Almost a decade ago, biologists Jennifer Doudna and Emmanuelle Charpentier discovered CRISPR, a DNA-editing tool. Since then, many researchers around the world have been studying how the technology can be used as a treatment for different diseases.
CRISPR, which stands for “clustered regularly interspaced short palindromic repeats,” looks at the genetic sequences of viruses that are encoded in bacteria DNA. By doing so, the infected bacteria “remembers” the attacking virus so it can fight it or cut it up. A protein known as Cas-9 (short for “CRISPR-associated”) is responsible for cutting up the genetic material of the attacking viruses.
Researchers have now worked out how to extend that technology into the epigenome with a new tool called CRISPRoff. It essentially allows scientists to turn off any human gene without editing the genetic code. Not only that, but the gene is switched off for hundreds of generations to come.
This CRISPR technology could lead to untold epigenetic therapies because the epigenome plays a vital part in many diseases, from cancer to viral infection.
This means the future of medicine and how we treat disease could all be done on a cellular level.
Read the original publication of this study here: [Genome-wide programmable transcriptional memory by CRISPR-based epigenome editing]
Learn About How Gene-Editing CRISPR Technology is Rapidly Progressing With Epigenetics.

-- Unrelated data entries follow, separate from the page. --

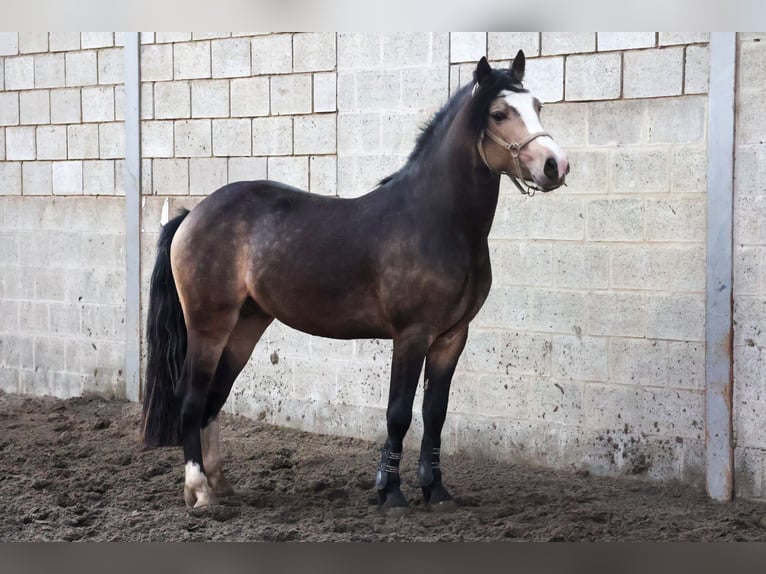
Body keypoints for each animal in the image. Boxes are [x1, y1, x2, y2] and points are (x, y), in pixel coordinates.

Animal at [142, 51, 568, 516]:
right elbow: (398, 413)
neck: (436, 220)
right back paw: (200, 491)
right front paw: (391, 493)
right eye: (499, 113)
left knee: (214, 399)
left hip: (246, 325)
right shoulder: (412, 334)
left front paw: (436, 491)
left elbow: (435, 413)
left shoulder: (452, 336)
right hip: (209, 324)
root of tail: (192, 215)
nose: (555, 165)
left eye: (539, 107)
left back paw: (220, 484)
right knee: (191, 397)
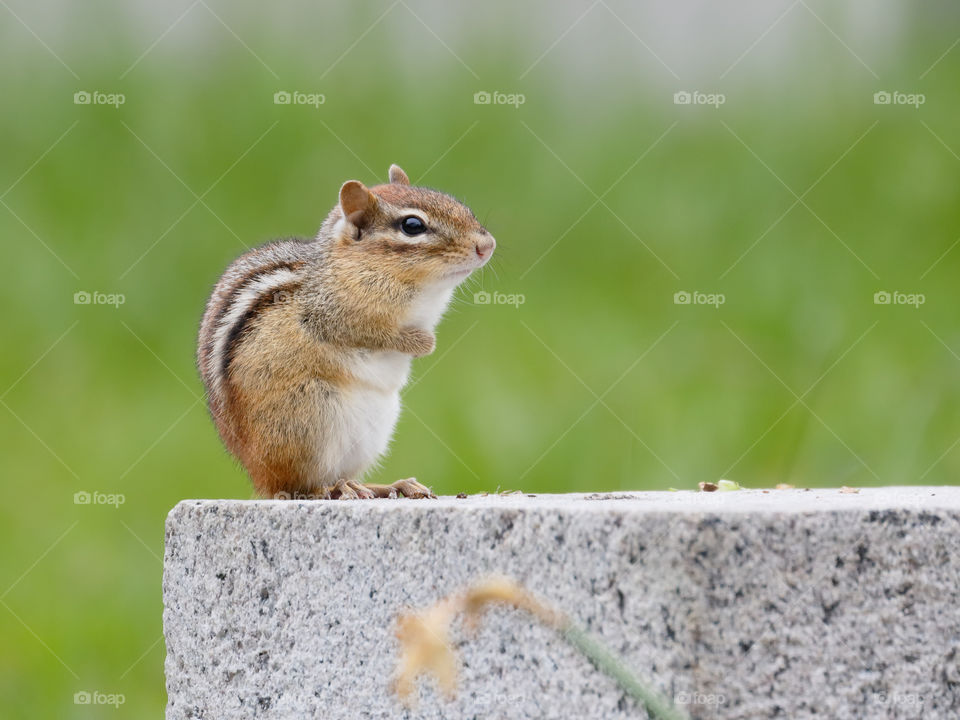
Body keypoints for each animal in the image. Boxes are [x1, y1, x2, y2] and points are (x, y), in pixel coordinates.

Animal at [197, 164, 495, 500]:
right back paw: (334, 488)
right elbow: (373, 334)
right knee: (298, 487)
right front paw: (421, 343)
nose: (487, 246)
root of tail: (260, 479)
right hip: (311, 418)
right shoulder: (333, 316)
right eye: (412, 225)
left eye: (461, 207)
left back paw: (388, 485)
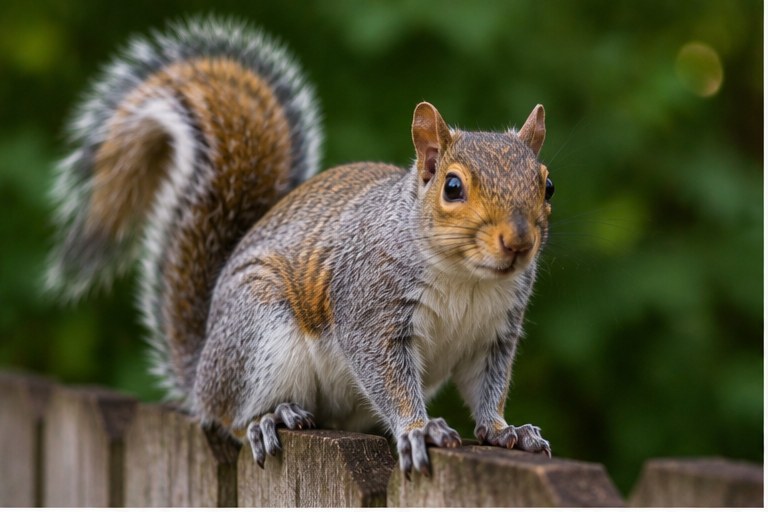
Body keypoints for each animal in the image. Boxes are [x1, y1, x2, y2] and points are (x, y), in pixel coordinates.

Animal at [47, 17, 554, 476]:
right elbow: (385, 374)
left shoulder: (494, 334)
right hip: (256, 334)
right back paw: (268, 419)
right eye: (452, 187)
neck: (465, 278)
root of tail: (202, 371)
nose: (519, 242)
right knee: (227, 416)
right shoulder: (369, 306)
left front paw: (504, 430)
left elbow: (487, 388)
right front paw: (418, 428)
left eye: (547, 185)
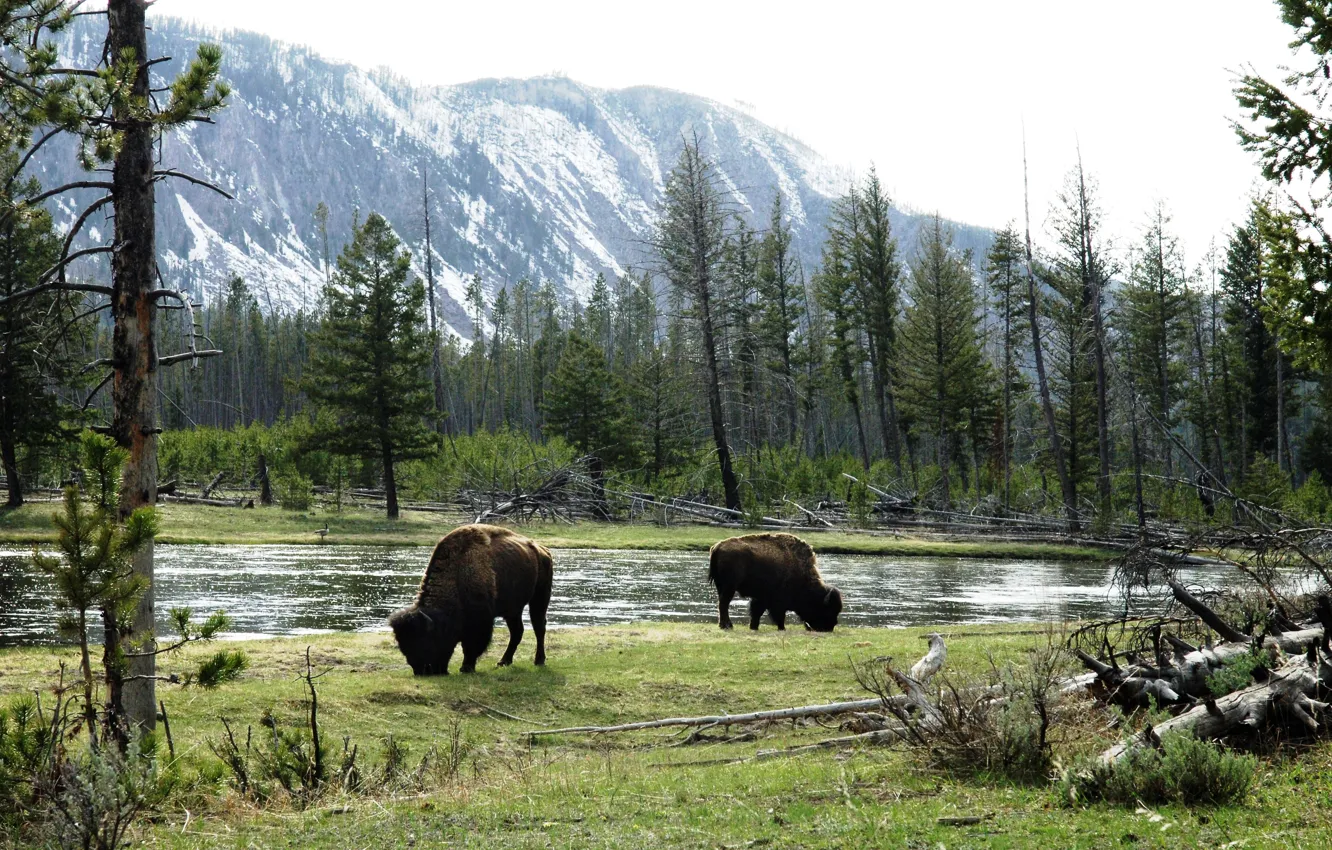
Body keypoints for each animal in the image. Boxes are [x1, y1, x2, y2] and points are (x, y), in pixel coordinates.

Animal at [389, 524, 553, 674]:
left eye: (425, 641)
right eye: (403, 646)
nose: (422, 671)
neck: (457, 574)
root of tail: (543, 550)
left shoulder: (479, 620)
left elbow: (471, 645)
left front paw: (466, 667)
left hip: (539, 599)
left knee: (539, 627)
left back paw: (539, 660)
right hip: (513, 610)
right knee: (517, 631)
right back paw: (503, 662)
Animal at [708, 532, 842, 632]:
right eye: (827, 609)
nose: (830, 628)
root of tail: (716, 547)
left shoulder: (761, 598)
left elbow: (756, 613)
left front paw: (754, 627)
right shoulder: (777, 602)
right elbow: (779, 616)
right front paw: (782, 628)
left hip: (721, 587)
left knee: (722, 603)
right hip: (729, 587)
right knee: (724, 604)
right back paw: (727, 626)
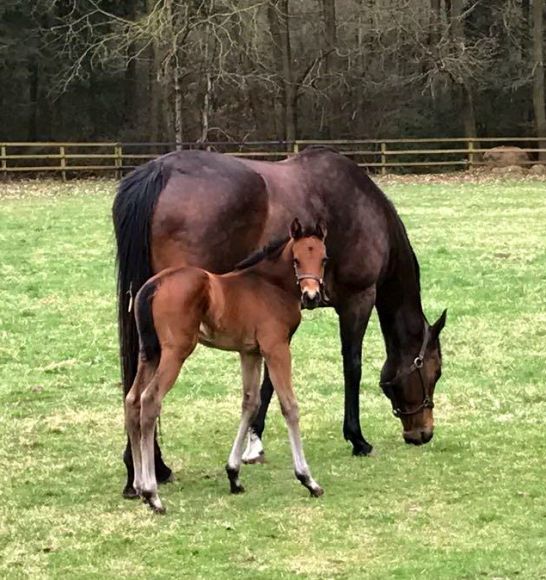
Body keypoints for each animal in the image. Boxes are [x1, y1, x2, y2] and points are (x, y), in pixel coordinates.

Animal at [125, 219, 326, 512]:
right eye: (296, 260)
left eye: (323, 259)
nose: (311, 296)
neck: (270, 285)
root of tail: (156, 283)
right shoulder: (276, 348)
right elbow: (290, 406)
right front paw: (308, 479)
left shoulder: (250, 352)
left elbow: (250, 403)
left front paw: (234, 475)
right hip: (175, 353)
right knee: (150, 400)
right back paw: (153, 494)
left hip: (150, 353)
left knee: (132, 400)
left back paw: (140, 486)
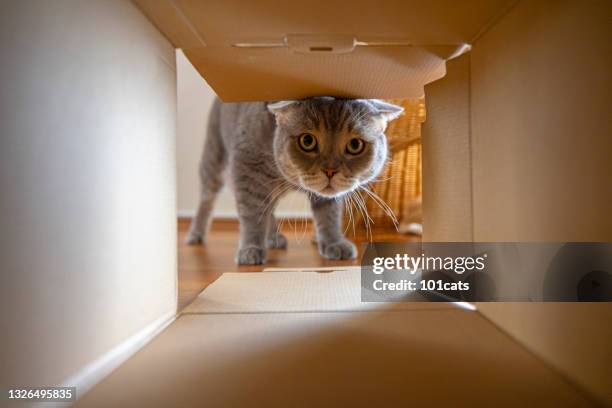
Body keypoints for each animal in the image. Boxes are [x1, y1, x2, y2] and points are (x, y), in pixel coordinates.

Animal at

Genome-wide programmable transcriptional memory by CRISPR-based epigenome editing
The new CRISPRoff technology can target any gene without editing it or damaging it. Instead of splicing DNA, it can use the enzyme to act on the epigenome. By targeting DNA methylation, scientists can control genes by silencing them or by using another tool called CRISPRon; they can reverse the process.
There have been concerns and predictions that the technology cannot be used on some 30 percent of human genes because they would be unresponsive. But the CRISPRoff technology shows results in all genes.
When the gene is silenced, it not only stays “off” in the treated cell, but it remains off in descendants’ cells as they divide and is predicted to do so for as many as 450 generations!
The findings suggest that the newly evolved CRISPR technology only needs to be given once for long-lasting effects. That means it could cure rare genetic disorders caused by the activity of a single damaged copy of a gene.
Takeaways:
- CRISPRoff is an excellent tool for controlling gene expression, which can be used for multiple genes at the same time without damaging any DNA.
- Silenced genes stay off in diseased cells, but also for as many as 450 generations of descendants.
- The therapeutic potential of the new CRISPR technology is exceptionally promising, though further research is needed.